Peter Doherty - The Knowledge Wars. Carlton, Melbourne University Press. 266 pp.


A handbook for evidence-based reasoning. Under that banner it attempts several tasks, perhaps too many.

The main purpose is to provide a description of science, both at it’s birth and now. Doherty starts from the earliest times, here traced to Nicolous Copernicus (1473-1543), Francis Bacon (1561-1626) and Galileo Galilei (1564-1642) (the ancient Greeks don’t get a mention). Many more pages are devoted to modern scientific practise, using examples from medical and biochemical disciplines of both of how science works and how it can go wrong (fraud). This field is well known to Doherty and he presents plenty of examples although these accounts tend to dwell on the detail at the expense of a bigger picture and a more naturally-flowing narrative. Doherty’s view of science is strongly influenced by the central role of experiment in advancing medical knowledge. Fair enough, up to a point, but the result is that he presents science as advancing mostly by increments. There is a valuable account of the work done by Barry Marshall and Robin Warren who convinced a skeptical medical establishment that the bacterium Heliobacter pylori was responsible for stomach ulcers, but precious little else on the huge advances made in many fields of science by contributors from outside the field. A broader view of science would need to include examples such as meteorologist Alfred Wegener whose revolutionary views on continental drift were not accepted until decades after his death and physicist Thomas Gold whose revolutionary views on the physics of the inner ear were eventually recognised as correct by physiologists. Nor does Thomas Kuhn get a mention. Doherty’s view of science as being based on incremental advances at the expense of revolutionary change is incomplete and unfortunate.

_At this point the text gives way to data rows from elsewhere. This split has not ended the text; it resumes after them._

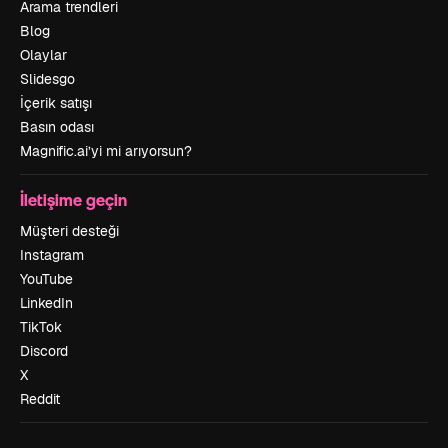
Arama trendleri
Blog
Olaylar
Slidesgo
İçerik satışı
Basın odası
Magnific.ai’yi mi arıyorsun?
İletişime geçin
Müşteri desteği
Instagram
YouTube
LinkedIn
TikTok
Discord
X
Reddit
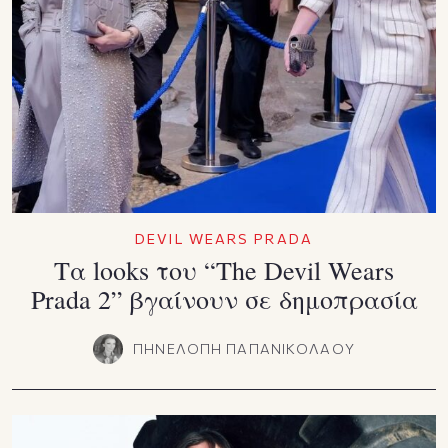
DEVIL WEARS PRADA
Τα looks του “The Devil Wears
Prada 2” βγαίνουν σε δημοπρασία
ΠΗΝΕΛΟΠΗ ΠΑΠΑΝΙΚΟΛΑΟΥ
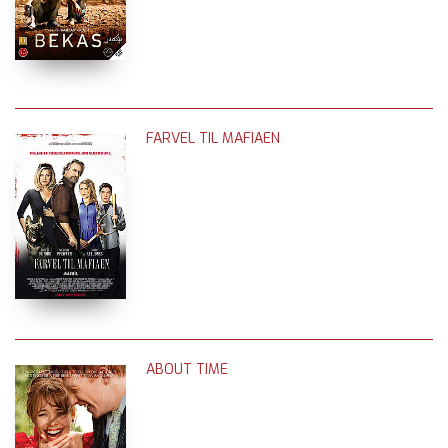
FARVEL TIL MAFIAEN
ABOUT TIME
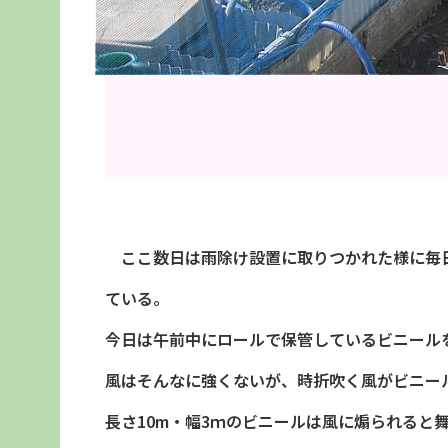
ここ数日は雨除け設置に取りつかれた様に毎日
ている。
今日は午前中にロールで保管しているビニール
風はそんなに強くないが、時折吹く風がビニー
長さ10m・幅3ｍのビニールは風に煽られると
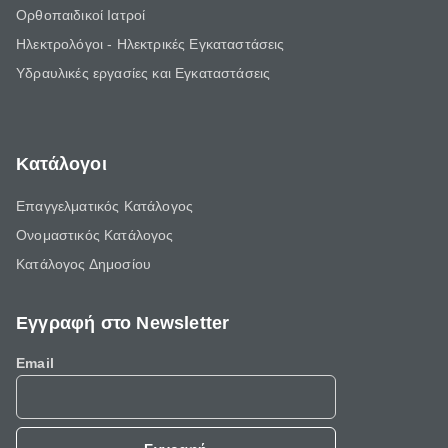
Ορθοπαιδικοί Ιατροί
Ηλεκτρολόγοι - Ηλεκτρικές Εγκαταστάσεις
Υδραυλικές εργασίες και Εγκαταστάσεις
Κατάλογοι
Επαγγελματικός Κατάλογος
Ονομαστικός Κατάλογος
Κατάλογος Δημοσίου
Εγγραφή στο Newsletter
Email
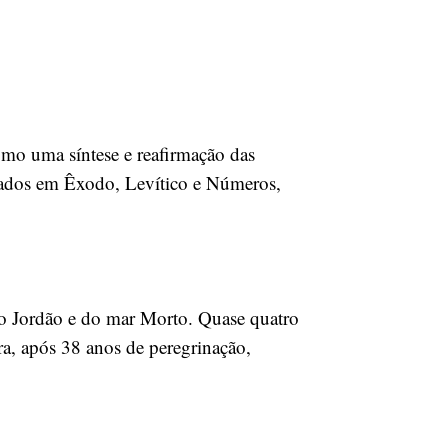
como uma síntese e reafirmação das
arrados em Êxodo, Levítico e Números,
io Jordão e do mar Morto. Quase quatro
ra, após 38 anos de peregrinação,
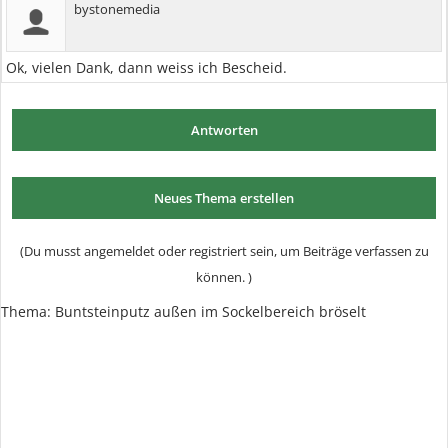
bystonemedia
Ok, vielen Dank, dann weiss ich Bescheid.
Antworten
Neues Thema erstellen
(Du musst angemeldet oder registriert sein, um Beiträge verfassen zu
können. )
Thema:
Buntsteinputz außen im Sockelbereich bröselt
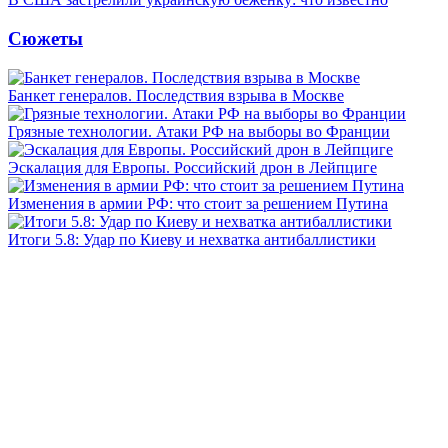
Сюжеты
Банкет генералов. Последствия взрыва в Москве
Грязные технологии. Атаки РФ на выборы во Франции
Эскалация для Европы. Российский дрон в Лейпциге
Изменения в армии РФ: что стоит за решением Путина
Итоги 5.8: Удар по Киеву и нехватка антибаллистики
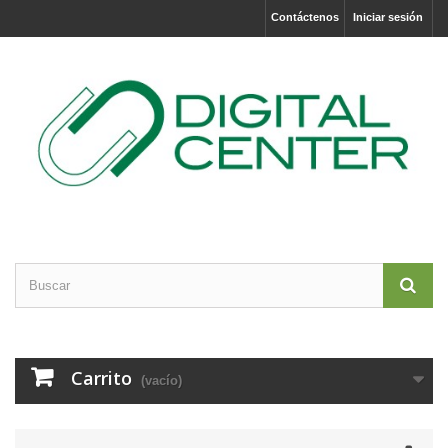
Contáctenos
Iniciar sesión
Carrito
(vacío)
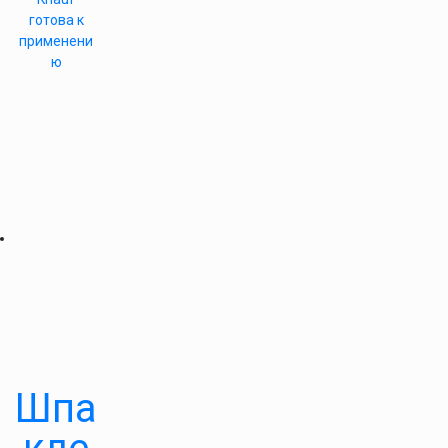
готова к
применени
ю
Шпа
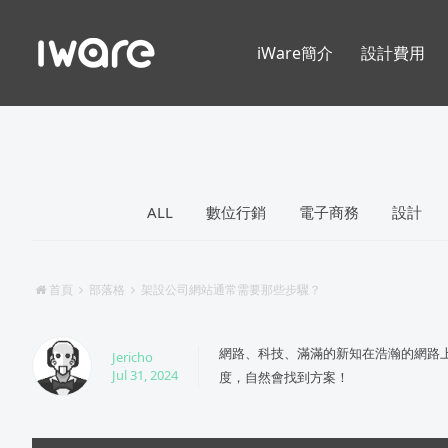
iWare簡介
設計費用
ALL
數位行銷
電子商務
設計
首頁
部落格
架設公司網站通常需要那些步驟？
網路、科技、滿滿的新知在浩瀚的網路
Jericho
Jul 31, 2024
度，自然會找到方案！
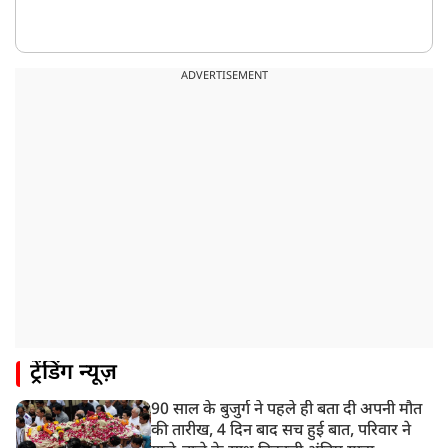
ADVERTISEMENT
ट्रेंडिंग न्यूज़
90 साल के बुजुर्ग ने पहले ही बता दी अपनी मौत
की तारीख, 4 दिन बाद सच हुई बात, परिवार ने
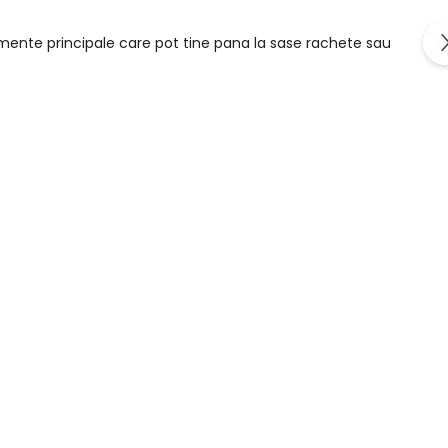
imente principale care pot tine pana la sase rachete sau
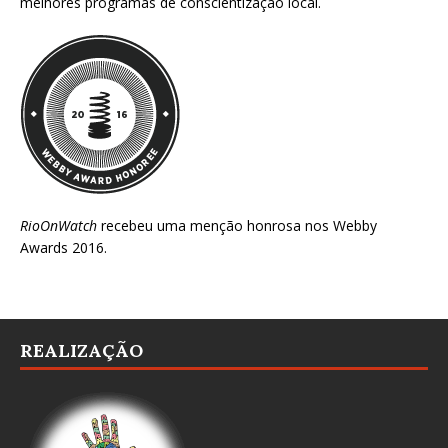
melhores programas de conscientização local.
RioOnWatch
recebeu uma menção honrosa nos
Webby
Awards 2016
.
REALIZAÇÃO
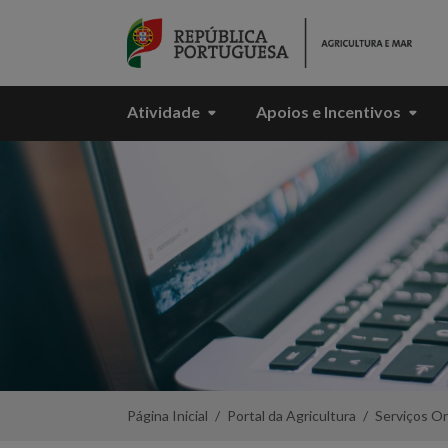
Skip to Main Content
Atividade
Apoios e Incentivos
Promoção
Vinhos
em
Países
Terceiros
-
Portal
da
Agricultura
Página Inicial
Portal da Agricultura
Serviços On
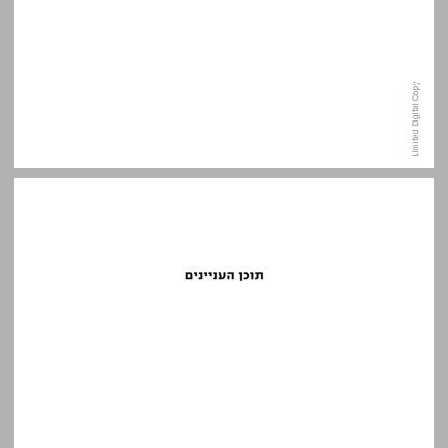
תוכן העניינים ... 7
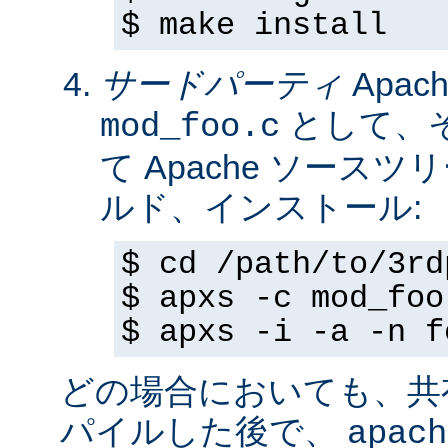
$ make install
サードパーティ
Apa
として、
mod_foo.c
て Apache ソースツ
ルド、インストール:
$ cd /path/to/3rd
$ apxs -c mod_foo
$ apxs -i -a -n f
どの場合においても、共
パイルした後で、
apach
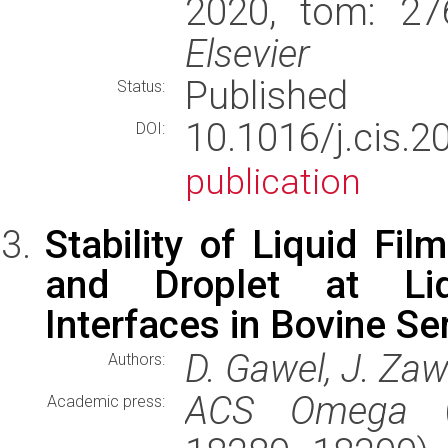
2020, tom: 27
Elsevier
Published
Status:
10.1016/j.ci
DOI:
publication
Stability of Liquid Fi
and Droplet at Liq
Interfaces in Bovine S
D. Gawel, J. Zaw
Authors:
ACS Omega
(
Academic press:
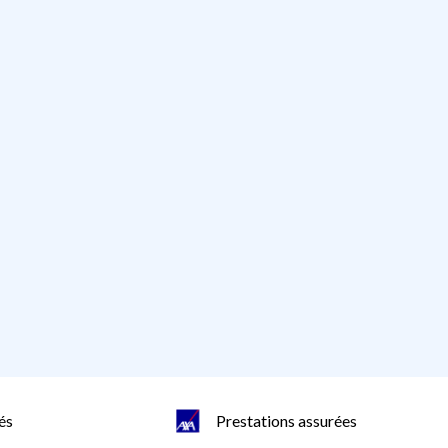
és
Prestations assurées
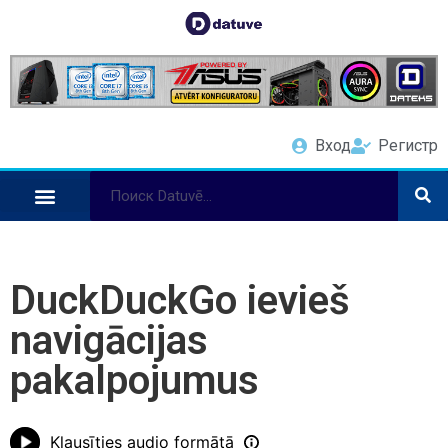
Вход
Регистр
DuckDuckGo ievieš
navigācijas
pakalpojumus
Klausīties audio formātā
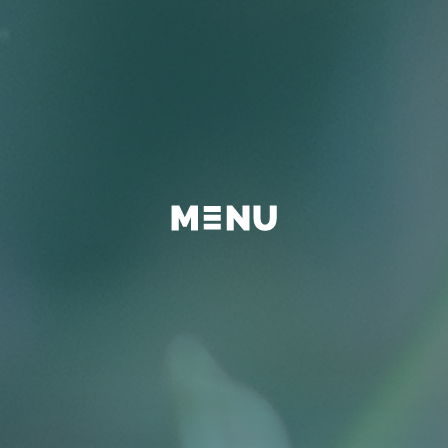
BEYOND
FAQ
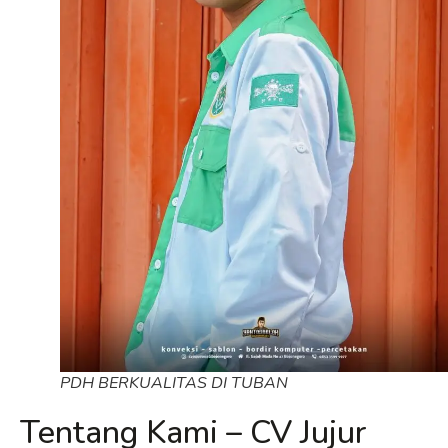
PDH BERKUALITAS DI TUBAN
Tentang Kami – CV Jujur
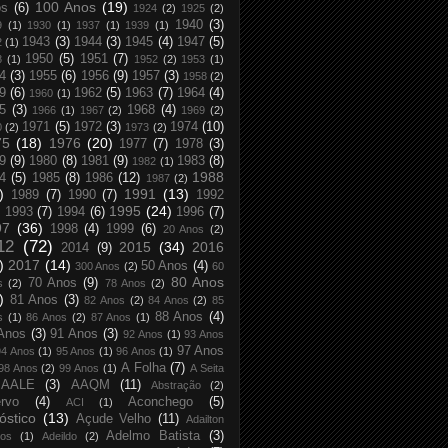
100 Anos
(19)
os
(6)
1924
(2)
1925
(2)
1940
(3)
9
(1)
1930
(1)
1937
(1)
1939
(1)
1943
(3)
1944
(3)
1945
(4)
1947
(5)
2
(1)
1950
(5)
1951
(7)
8
(1)
1952
(2)
1953
(1)
4
(3)
1955
(6)
1956
(9)
1957
(3)
1958
(2)
9
(6)
1962
(5)
1963
(7)
1964
(4)
1960
(1)
5
(3)
1968
(4)
1966
(1)
1967
(2)
1969
(2)
1971
(5)
1972
(3)
1974
(10)
0
(2)
1973
(2)
75
(18)
1976
(20)
1977
(7)
1978
(3)
9
(9)
1980
(8)
1981
(9)
1983
(8)
1982
(1)
1988
4
(5)
1985
(8)
1986
(12)
1987
(2)
)
1991
(13)
1989
(7)
1990
(7)
1992
1995
(24)
1993
(7)
1994
(6)
1996
(7)
97
(36)
1998
(4)
1999
(6)
20 Anos
(2)
12
(72)
2015
(34)
2016
2014
(9)
)
2017
(14)
50 Anos
(4)
300 Anos
(2)
60
80 Anos
70 Anos
(9)
s
(2)
78 Anos
(2)
)
81 Anos
(3)
82 Anos
(2)
84 Anos
(2)
85
88 Anos
(4)
s
(1)
86 Anos
(2)
87 Anos
(1)
Anos
(3)
91 Anos
(3)
92 Anos
(1)
93 Anos
97 Anos
94 Anos
(1)
95 Anos
(1)
96 Anos
(1)
A Folha
(7)
98 Anos
(2)
99 Anos
(1)
A Seita
AALE
(3)
AAQM
(11)
Abstração
(2)
rvo
(4)
Aconchego
(5)
ACI
(1)
óstico
(13)
Açude Velho
(11)
Adailton
Adelmo Batista
(3)
tos
(1)
Adeildo
(2)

There are other shorter chapters including one on citizen science (which seems a little out of place), a fairly limited treatment of skepticism which focuses (as an insider) on Peter Duesberg’s denial of the extensive evidence that HIV causes AIDS and then (as an outsider) on climate change skeptics. There is also a fairly wishy-washy treatment of The reality of faith (which would have benefited from some input from the late lamented Christopher Hitchens) and some discussion on what Doherty sees as an unhealthy and unjustified divide between left and right, especially in the context of reactions to the evidence for the role of humans in climate change.

The index is so poor that it is very difficult to find part-remembered passages.

Scientists who read this book will know of many better examples from their own disciplines that make the same points and will probably wish for a broader treatment. However scientists are not the target audience for this book, and a non-scientist reader who absorbs the main messages will surely be much better placed to interpret science as it is presented in the press. This is Doherty’s main aim.

Curious non-scientists will also find the Appendices useful: Checking out a scientist, Reading the science literature, Open access and the economics of publishing and Peer review.